You should worry about this.... the two chain guides are not needed and a very bad if one of then breaks off and falls into the engine somewhere.. take my word i know... My upper chain guide broke damaged my head and block....yeah i wasn't really too happy about that.

so if ya need pics let me know or better yet here go to this guy's web site...http://www.project-raine.net/garageguides/


----------



## MyBeater87 (Dec 11, 2004)

Bskater00 said:


> i have a 90 240sx and ive noticed ever so often my engine has been making this ticking noise, i was wondering what could possibly be making that and how to fix it. o ya i also just had a tune up and i found out i might possibly have an oil leak, could that be causing it?


where you leaking oil from?


----------



## kaptainkrollio (Jul 29, 2003)

More likely than not, nothing will happen. I have only heard of a few cases of the guide actually falling in and destroying shit. I took mine off because I was in there already, but most people go for hundreds of thousands of miles without a problem. I guess remove it just to be safe.


----------



## Bskater00 (Dec 4, 2004)

MyBeater87 said:


> where you leaking oil from?


i don't know where its leaking from. the mechanic never told me. he just said theres possibly an oil leak, but ive been checkin the oil levels and it isn't dropping, and my engine isn't overheating so i don't think there really is one.


the ticking does sound like its coming from the front of the valve cover so im guessing it probably is the timing chain guide. i start my automotive class in 2 weeks so ill just have the teacher take a look at it in there.


----------



## rogoman (Dec 16, 2004)

Bskater00 said:


> i don't know where its leaking from. the mechanic never told me. he just said theres possibly an oil leak, but ive been checkin the oil levels and it isn't dropping, and my engine isn't overheating so i don't think there really is one.
> 
> 
> the ticking does sound like its coming from the front of the valve cover so im guessing it probably is the timing chain guide. i start my automotive class in 2 weeks so ill just have the teacher take a look at it in there.


The 89-90 240sx has a SOHC motor which uses hydraulic valve lifters.
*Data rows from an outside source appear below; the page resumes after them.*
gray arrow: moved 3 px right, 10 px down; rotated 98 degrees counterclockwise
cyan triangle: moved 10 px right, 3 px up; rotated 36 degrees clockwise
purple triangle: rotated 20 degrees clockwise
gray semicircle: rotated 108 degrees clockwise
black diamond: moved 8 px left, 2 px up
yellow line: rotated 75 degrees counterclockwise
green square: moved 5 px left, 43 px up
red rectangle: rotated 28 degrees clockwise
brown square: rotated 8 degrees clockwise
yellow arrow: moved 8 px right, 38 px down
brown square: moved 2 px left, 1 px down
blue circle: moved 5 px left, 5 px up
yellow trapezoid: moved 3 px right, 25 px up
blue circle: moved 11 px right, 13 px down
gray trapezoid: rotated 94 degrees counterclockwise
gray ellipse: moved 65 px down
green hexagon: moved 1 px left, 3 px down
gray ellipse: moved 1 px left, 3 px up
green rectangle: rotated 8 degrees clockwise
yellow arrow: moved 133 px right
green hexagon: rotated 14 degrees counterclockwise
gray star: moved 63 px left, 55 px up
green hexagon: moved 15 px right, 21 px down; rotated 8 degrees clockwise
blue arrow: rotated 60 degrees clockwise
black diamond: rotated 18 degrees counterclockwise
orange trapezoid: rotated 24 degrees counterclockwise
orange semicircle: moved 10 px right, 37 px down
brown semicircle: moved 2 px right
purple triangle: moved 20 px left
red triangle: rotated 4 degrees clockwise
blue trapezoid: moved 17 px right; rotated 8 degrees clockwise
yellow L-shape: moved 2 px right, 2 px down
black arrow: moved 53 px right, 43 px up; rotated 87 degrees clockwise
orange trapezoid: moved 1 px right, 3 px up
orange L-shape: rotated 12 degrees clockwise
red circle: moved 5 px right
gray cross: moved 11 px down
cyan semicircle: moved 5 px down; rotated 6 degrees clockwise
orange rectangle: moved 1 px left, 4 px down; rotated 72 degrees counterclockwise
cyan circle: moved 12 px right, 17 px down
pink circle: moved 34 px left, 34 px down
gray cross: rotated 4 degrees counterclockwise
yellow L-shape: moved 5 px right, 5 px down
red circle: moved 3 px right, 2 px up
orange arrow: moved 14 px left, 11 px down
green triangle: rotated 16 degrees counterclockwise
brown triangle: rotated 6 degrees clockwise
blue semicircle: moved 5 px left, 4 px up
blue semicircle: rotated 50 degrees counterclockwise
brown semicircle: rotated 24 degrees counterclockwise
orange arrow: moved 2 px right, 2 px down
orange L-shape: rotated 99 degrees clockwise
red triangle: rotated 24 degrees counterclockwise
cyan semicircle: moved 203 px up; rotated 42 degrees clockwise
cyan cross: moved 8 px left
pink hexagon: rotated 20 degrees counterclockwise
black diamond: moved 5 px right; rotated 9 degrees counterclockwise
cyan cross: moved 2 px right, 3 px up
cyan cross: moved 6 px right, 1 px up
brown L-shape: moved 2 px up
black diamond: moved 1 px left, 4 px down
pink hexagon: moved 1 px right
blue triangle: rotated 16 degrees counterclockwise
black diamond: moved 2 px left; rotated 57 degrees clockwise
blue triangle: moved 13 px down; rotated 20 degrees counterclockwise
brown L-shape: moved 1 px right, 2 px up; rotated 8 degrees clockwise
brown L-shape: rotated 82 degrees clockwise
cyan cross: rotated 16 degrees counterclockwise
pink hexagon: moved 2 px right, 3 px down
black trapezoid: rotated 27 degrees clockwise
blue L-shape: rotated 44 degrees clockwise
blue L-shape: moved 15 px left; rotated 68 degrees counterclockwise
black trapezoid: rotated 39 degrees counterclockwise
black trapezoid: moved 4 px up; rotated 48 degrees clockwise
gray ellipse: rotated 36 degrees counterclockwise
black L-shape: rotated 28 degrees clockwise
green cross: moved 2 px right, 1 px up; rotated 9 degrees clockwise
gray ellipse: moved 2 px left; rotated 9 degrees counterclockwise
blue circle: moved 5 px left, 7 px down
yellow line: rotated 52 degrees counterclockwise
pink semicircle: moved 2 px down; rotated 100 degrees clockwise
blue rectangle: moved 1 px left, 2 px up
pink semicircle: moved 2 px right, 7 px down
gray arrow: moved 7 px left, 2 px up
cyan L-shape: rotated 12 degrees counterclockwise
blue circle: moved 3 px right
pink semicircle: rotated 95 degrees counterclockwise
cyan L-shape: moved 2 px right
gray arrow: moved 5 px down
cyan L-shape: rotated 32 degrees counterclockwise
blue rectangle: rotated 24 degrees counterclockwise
A ticking sound is usually caused by a marginal lifter(s); marginal lifter operation can be caused by the lifter itself just plain worn out or can be caused by low oil pressure.

On the SOHC motor there is only one cam, one timing chain, one chain guide and one chain tensioner; no split two piece timing cover. Timing chain problems cause a rattling sound rather then a ticking sound.


----------



## scottyb (Dec 24, 2004)

Rogoman is right, the timing chain guides make more of a grinding sound, as opposed to ticking. You'll notice, as they degrade, that the sound gets louder and last longer. 
As for kaptainkrollio saying don't worry about them...wrong. I just went through major problems from them and you CAN"T ignore this problem if that's what it is.


----------



## kaptainkrollio (Jul 29, 2003)

As I mentioned earlier, most people will never have problems with it, but if it makes you feel better then remove the guides.


----------



## 240luvr (Oct 8, 2004)

*oil leak*

When it comes down to the oil leak and where it's coming from, it's not too hard to figure out. 

First off to make sure you have one, just look for a lot of oil along the underbody of your car (mainly the front suspension). If there is a lot of oil, then go to a cheap do-it-yourself car wash that doesn't care if you clean your engine bay and such, take some de-greaser, pull your car up on ramps, spray some degreaser on the underbody, and spray the shit out of it (be sure to keep the water away from key engine parts such as, intake, throttle body, distributer etc., plastic bags help). 

After you've sprayed it clean, drive it home and check where the oil's coming from, sometimes if there's too much oil on the bottom of the engine you can't pick out where it's coming from. I had a pretty bad oil leak and it turns out that my oil pan bolts weren't in tight...how that happened haven't a clue. After I tightened those it dramatically decreased the amount of oil lost. 

This is just what I did, and it worked great for me...

btw...merry x-mas


----------